Smoking in a community title scheme
Nuisances (of all types) in community title schemes are one of the most motivating reasons for disputes. Of those varying types of nuisances, smoking has always been at the top of the list of polarising issues.
Owners and bodies corporate have usually come up short in trying to prevent smoking in a scheme, irrespective of the issues that it has caused.
For some time there has been talk of legislative reform to allow smoking to be banned. This position has generally received strong support, but has never eventuated.
A recent Office of the Commissioner for Body Corporate and Community Management (OCBCCM) decision has shown how an order restricting smoking can be achieved – by not treating it as a nuisance!
Usual position
The starting point for nuisances has always been section 167 of the Body Corporate and Community Management Act 1997 (Qld) (BCCMA) which relevantly is titled “Nuisances” and provides that:
167 Nuisances
The occupier of a lot included in a community titles scheme must not use, or permit the use of, the lot or the common property in a way that—
(a) causes a nuisance or hazard; or
(b) interferes unreasonably with the use or enjoyment of another lot included in the scheme; or
(c) interferes unreasonably with the use or enjoyment of the common property by a person who is lawfully on the common property.
The Tobacco and Other Smoking Products Act 1998 (Qld) (TOSPA) then essentially provided that smoking in a substantially enclosed area on common property was unlawful.
This meant that bodies corporate would typically seek to prevent smoking by installing a by-law. As a by-law cannot prohibit conduct that is lawful, it would try and regulate the smoking to the same extent as section 167 of the BCCMA and TOSPA.

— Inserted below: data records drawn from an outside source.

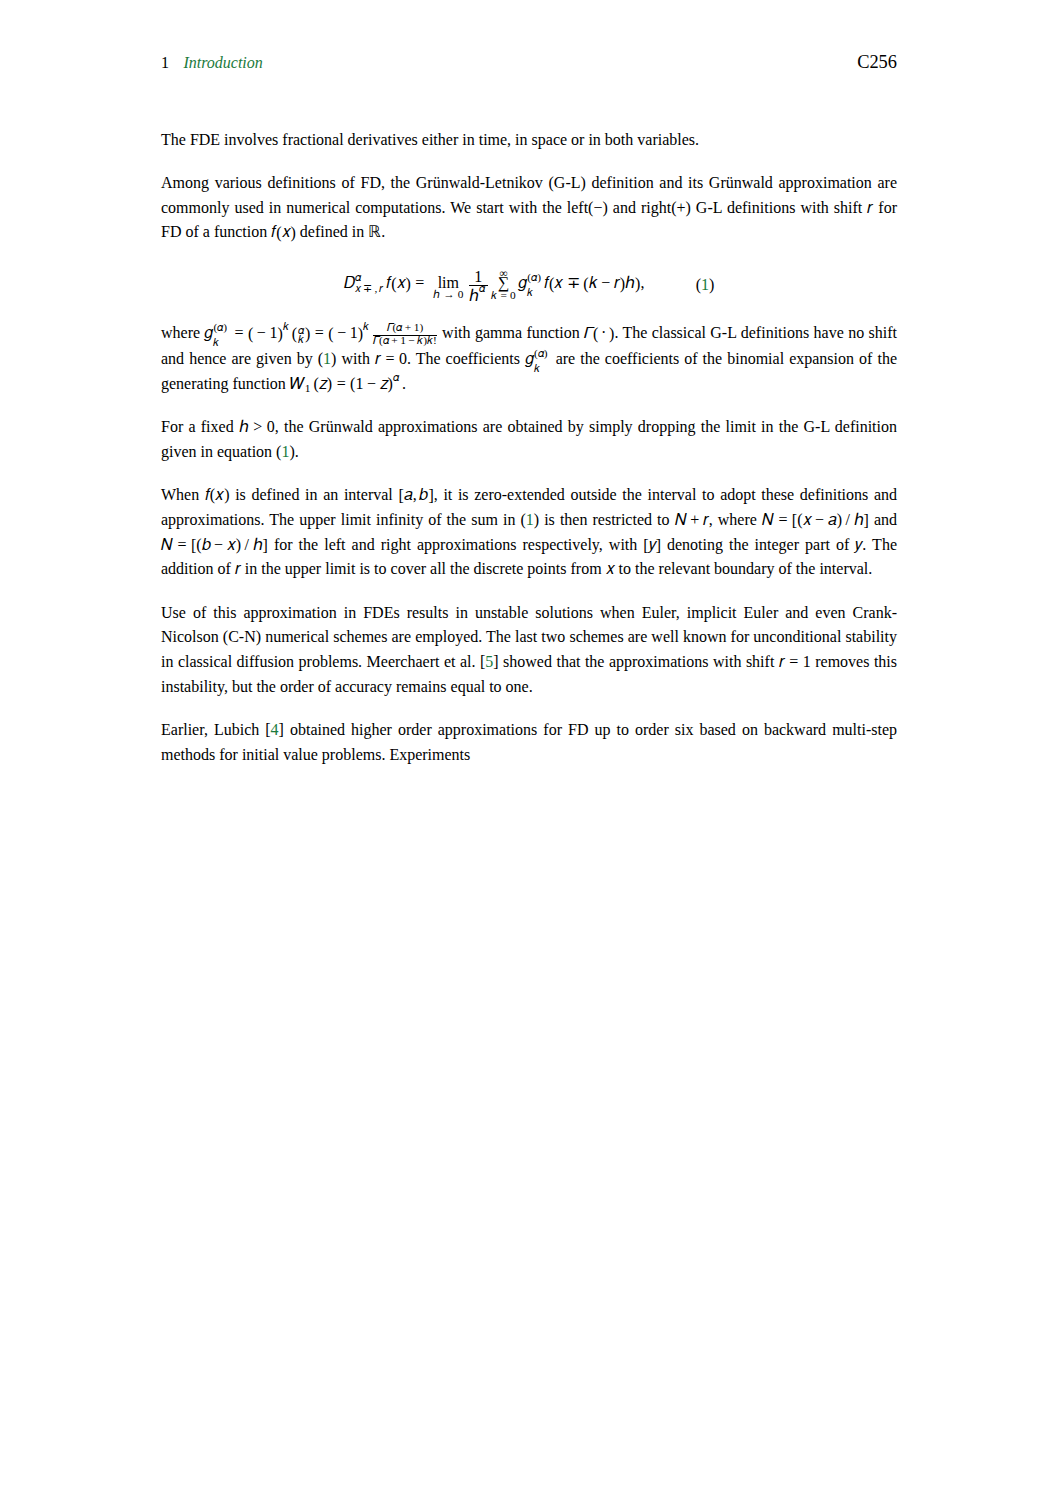1 Introduction
C256
The FDE involves fractional derivatives either in time, in space or in both variables.
Among various definitions of FD, the Grünwald-Letnikov (G-L) definition and its Grünwald approximation are commonly used in numerical computations. We start with the left(−) and right(+) G-L definitions with shift r for FD of a function f(x) defined in ℝ.
D x∓,r α f(x) = lim h→0 1 hα ∑ k=0 ∞ g k (α) f(x∓(k−r)h) ,
(1)
where gk(α)=(−1)k(αk)=(−1)kΓ(α+1)Γ(α+1−k)k! with gamma function Γ(·). The classical G-L definitions have no shift and hence are given by (1) with r=0. The coefficients gk(α) are the coefficients of the binomial expansion of the generating function W1(z)=(1−z)α.
For a fixed h>0, the Grünwald approximations are obtained by simply dropping the limit in the G-L definition given in equation (1).
When f(x) is defined in an interval [a,b], it is zero-extended outside the interval to adopt these definitions and approximations. The upper limit infinity of the sum in (1) is then restricted to N+r, where N=[(x−a)/h] and N=[(b−x)/h] for the left and right approximations respectively, with [y] denoting the integer part of y. The addition of r in the upper limit is to cover all the discrete points from x to the relevant boundary of the interval.
Use of this approximation in FDEs results in unstable solutions when Euler, implicit Euler and even Crank-Nicolson (C-N) numerical schemes are employed. The last two schemes are well known for unconditional stability in classical diffusion problems. Meerchaert et al. [5] showed that the approximations with shift r=1 removes this instability, but the order of accuracy remains equal to one.
Earlier, Lubich [4] obtained higher order approximations for FD up to order six based on backward multi-step methods for initial value problems. Experiments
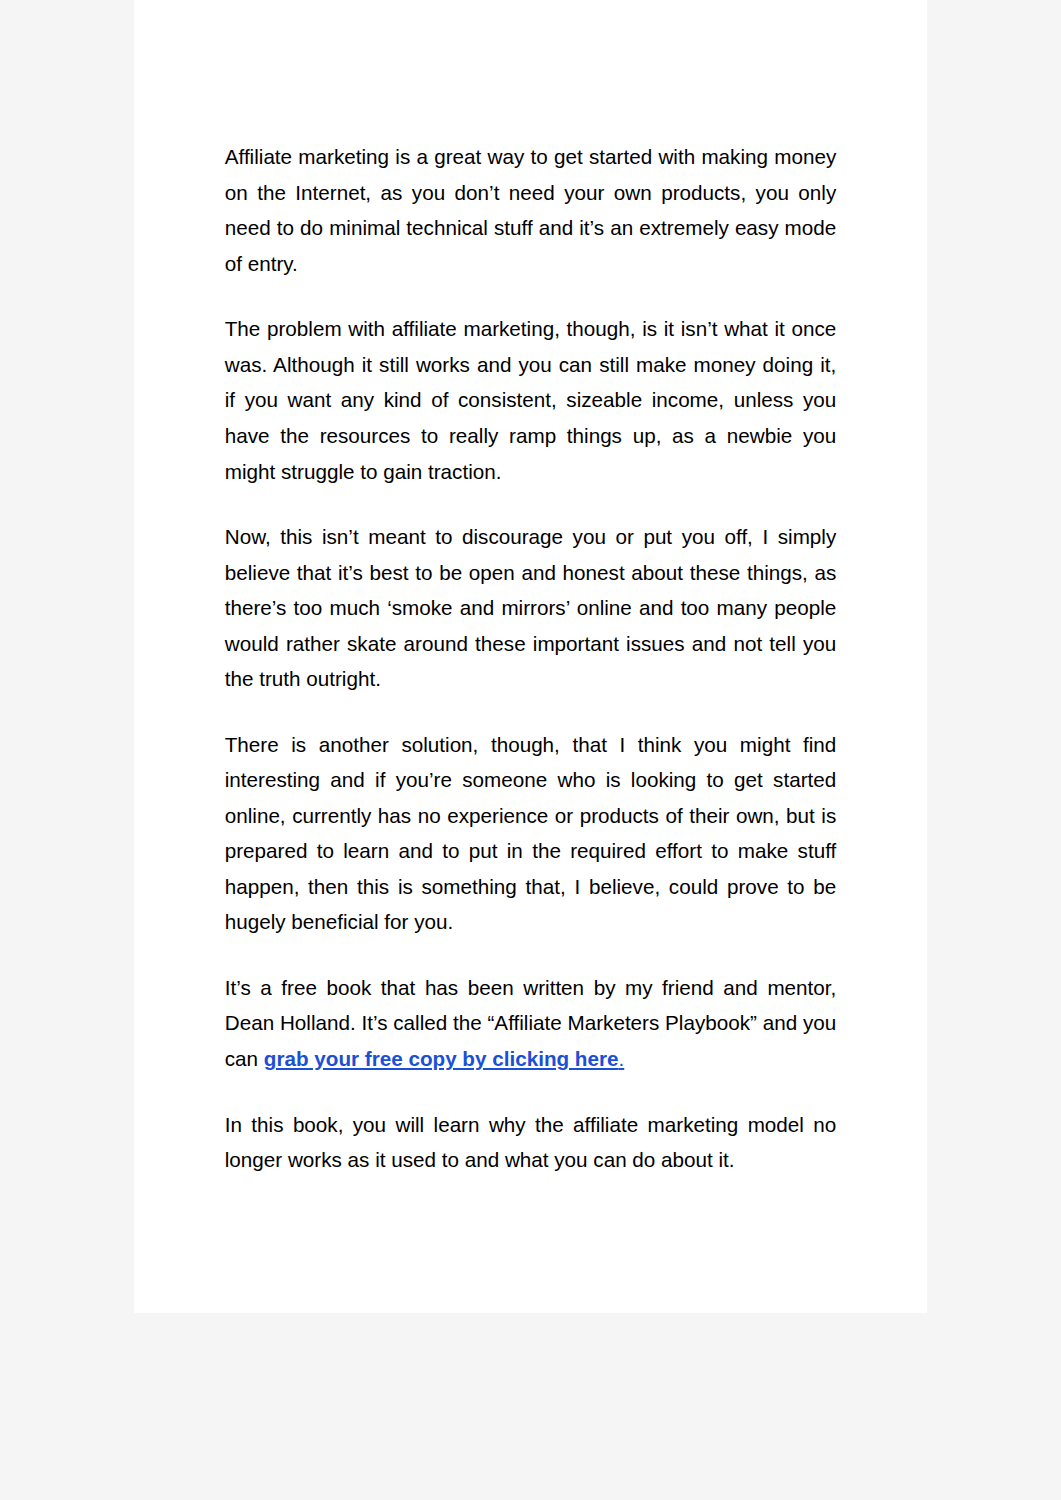Affiliate marketing is a great way to get started with making money on the Internet, as you don’t need your own products, you only need to do minimal technical stuff and it’s an extremely easy mode of entry.
The problem with affiliate marketing, though, is it isn’t what it once was. Although it still works and you can still make money doing it, if you want any kind of consistent, sizeable income, unless you have the resources to really ramp things up, as a newbie you might struggle to gain traction.
Now, this isn’t meant to discourage you or put you off, I simply believe that it’s best to be open and honest about these things, as there’s too much ‘smoke and mirrors’ online and too many people would rather skate around these important issues and not tell you the truth outright.
There is another solution, though, that I think you might find interesting and if you’re someone who is looking to get started online, currently has no experience or products of their own, but is prepared to learn and to put in the required effort to make stuff happen, then this is something that, I believe, could prove to be hugely beneficial for you.
It’s a free book that has been written by my friend and mentor, Dean Holland. It’s called the “Affiliate Marketers Playbook” and you can grab your free copy by clicking here.
In this book, you will learn why the affiliate marketing model no longer works as it used to and what you can do about it.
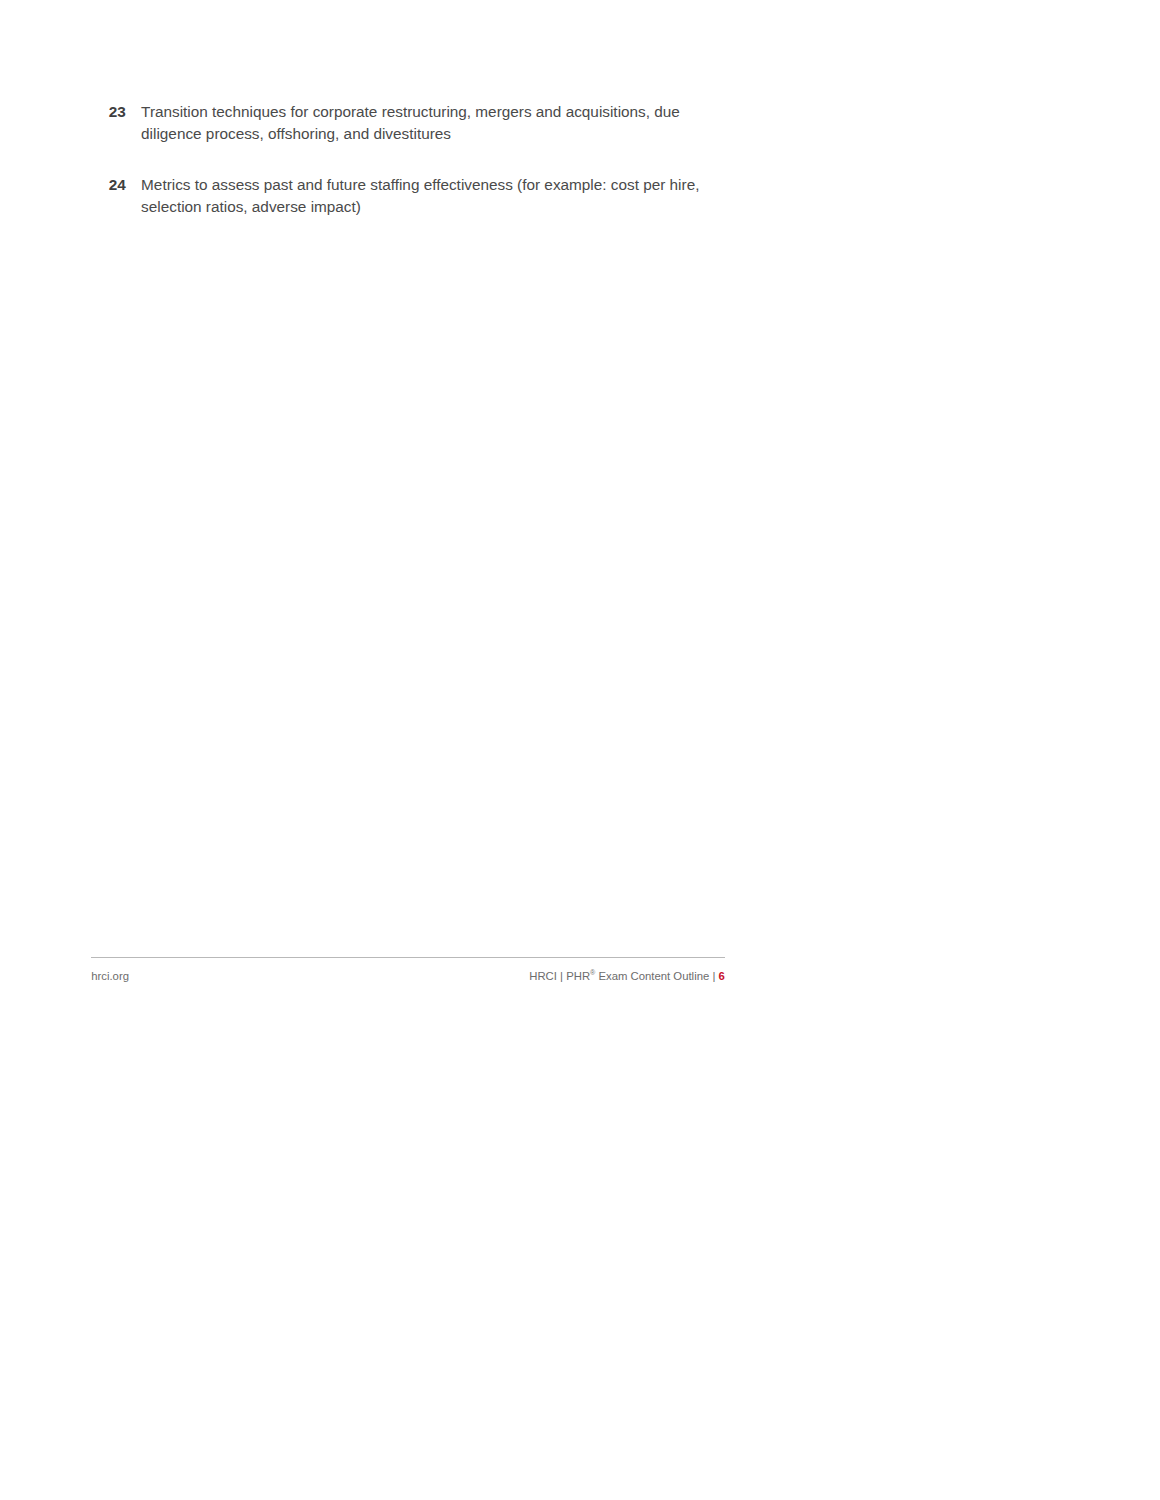23 Transition techniques for corporate restructuring, mergers and acquisitions, due diligence process, offshoring, and divestitures
24 Metrics to assess past and future staffing effectiveness (for example: cost per hire, selection ratios, adverse impact)
hrci.org
HRCI | PHR® Exam Content Outline | 6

This meant the body corporate needed to prove the smoking (which was not in a substantially enclosed area of common property) caused a nuisance or interfered unreasonably.
The Queensland Civil and Administrative Tribunal decision of Norbury v Hogan [2010] QCAT 296 is the leading decision on what was needed to prove a breach of section 167 of the BCCMA and has since been adopted by adjudicators.
For example, in Sun Crest [2010] QBCCMCmr 524 the adjudicator relevantly provided:
“The test of nuisance is an objective one and determined ‘in light of ordinary notions of reasonable standards for the use and enjoyment of a Lot … Once that is acknowledged, a finding that s. 167 is offended could only be made, in the circumstances arising here, if it was established that the cigarette smoke emanating from [the lot] is of such volume or frequency that it would interfere unreasonably with the life of another lot owner of ordinary sensitivity.”
Essentially evidence was needed to prove the location and source of the smoke, as well as the volume – and that this created an unreasonable interference or nuisance. Whilst it was common that this standard was likely to have been met, proving it was almost impossible because measuring the volume of smoke can only be done with expensive equipment.
What has changed now?
Nothing.
However, a recently circulated OCBCCM decision at Artique Resort has suggested a different way of applying section 167 of the BCCMA.
Section 167 of the BCCMA refers not only to nuisances and unreasonable interferences. It also refers to hazards in subsection (a).
If sufficient evidence of the smoking can be put forward that proves the smoking creates a hazard, as opposed to an unreasonable interference, a breach of section 167 can be made out.
What should bodies corporate do?
The body corporate does not need a by-law to enforce section 167 of the BCCMA. However, implementation of a proper by-law that encompasses hazards as well as nuisances is best practice.
This allows by-law contravention notices to be properly issued (which can be a more practical step) without the need to wait for an order of the adjudicator – which can take months or years.